Dockerfile [If applicable, please include your Dockerfile or excerpts related to the failure]

Vote on this request

This is an invitation to the community to vote on issues. Use the "smiley face" up to the right of this comment to vote.

dhiltgen commented 2 years ago

The logs don't seem to show any obvious crash messages from the builder, but the error unable to upgrade connection: container not found (\"buildkitd\")" seems to imply the container is no longer running.
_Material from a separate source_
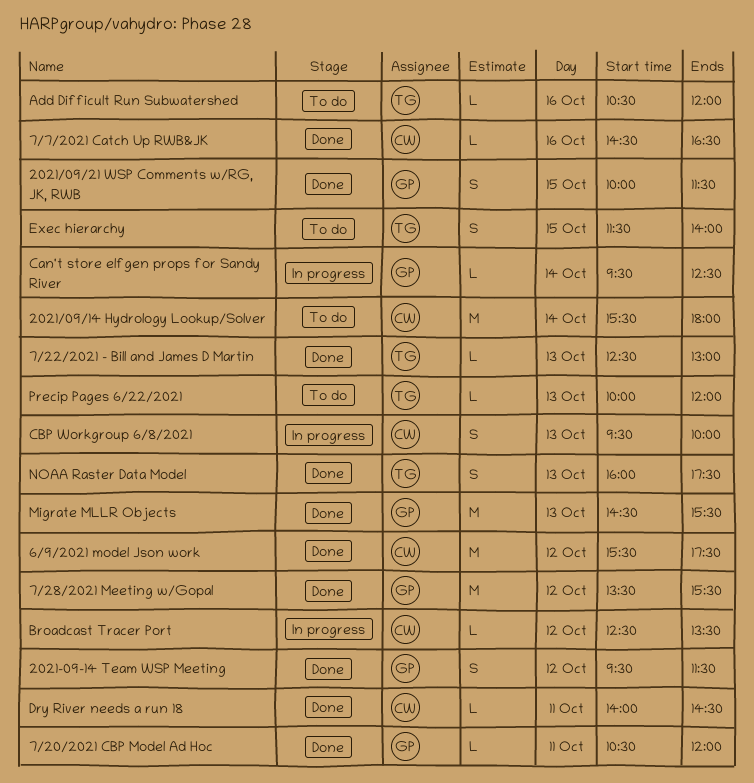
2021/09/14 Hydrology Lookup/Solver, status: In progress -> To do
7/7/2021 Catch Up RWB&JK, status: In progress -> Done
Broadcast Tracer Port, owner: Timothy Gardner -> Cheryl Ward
Let's see if we can gather a little more information from your system to try to understand what's going wrong.

Can you gather the Deployment and all the Pod details in -o yaml form and paste them into this issue? Hopefully there will be something interesting in the pod events, or other status fields to shed some light on why it stopped working.

mmisztal1980 commented 2 years ago

Hi,

we've determined that the issues originated from a faulty node with a broken containerd runtime - which caused the pods to get stuck in Terminating state. (including buildkit).